◆ **To do**
This task is to restate all of the entries exactly.
(Data for this task)
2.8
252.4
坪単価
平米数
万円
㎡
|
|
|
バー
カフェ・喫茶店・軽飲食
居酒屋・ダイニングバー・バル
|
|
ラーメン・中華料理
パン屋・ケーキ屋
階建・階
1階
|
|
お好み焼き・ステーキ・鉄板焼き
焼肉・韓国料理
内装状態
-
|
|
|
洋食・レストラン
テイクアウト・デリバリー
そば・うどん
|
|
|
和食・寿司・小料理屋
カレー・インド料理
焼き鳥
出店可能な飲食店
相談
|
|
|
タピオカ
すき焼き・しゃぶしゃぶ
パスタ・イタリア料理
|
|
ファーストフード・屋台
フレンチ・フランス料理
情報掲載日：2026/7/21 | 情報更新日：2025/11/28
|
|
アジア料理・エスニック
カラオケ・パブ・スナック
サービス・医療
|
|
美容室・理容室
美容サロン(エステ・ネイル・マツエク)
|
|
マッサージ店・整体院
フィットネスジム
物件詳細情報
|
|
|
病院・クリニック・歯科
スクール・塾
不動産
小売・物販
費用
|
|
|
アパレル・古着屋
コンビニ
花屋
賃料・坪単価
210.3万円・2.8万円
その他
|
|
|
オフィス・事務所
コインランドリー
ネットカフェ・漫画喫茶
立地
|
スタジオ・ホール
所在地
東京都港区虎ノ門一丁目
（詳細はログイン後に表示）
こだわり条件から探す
(End Data for this task)
◆ **Problem solution**
2.8
252.4
坪単価
平米数
万円
㎡
|
|
|
バー
カフェ・喫茶店・軽飲食
居酒屋・ダイニングバー・バル
|
|
ラーメン・中華料理
パン屋・ケーキ屋
階建・階
1階
|
|
お好み焼き・ステーキ・鉄板焼き
焼肉・韓国料理
内装状態
-
|
|
|
洋食・レストラン
テイクアウト・デリバリー
そば・うどん
|
|
|
和食・寿司・小料理屋
カレー・インド料理
焼き鳥
出店可能な飲食店
相談
|
|
|
タピオカ
すき焼き・しゃぶしゃぶ
パスタ・イタリア料理
|
|
ファーストフード・屋台
フレンチ・フランス料理
情報掲載日：2026/7/21 | 情報更新日：2025/11/28
|
|
アジア料理・エスニック
カラオケ・パブ・スナック
サービス・医療
|
|
美容室・理容室
美容サロン(エステ・ネイル・マツエク)
|
|
マッサージ店・整体院
フィットネスジム
物件詳細情報
|
|
|
病院・クリニック・歯科
スクール・塾
不動産
小売・物販
費用
|
|
|
アパレル・古着屋
コンビニ
花屋
賃料・坪単価
210.3万円・2.8万円
その他
|
|
|
オフィス・事務所
コインランドリー
ネットカフェ・漫画喫茶
立地
|
スタジオ・ホール
所在地
東京都港区虎ノ門一丁目
（詳細はログイン後に表示）
こだわり条件から探す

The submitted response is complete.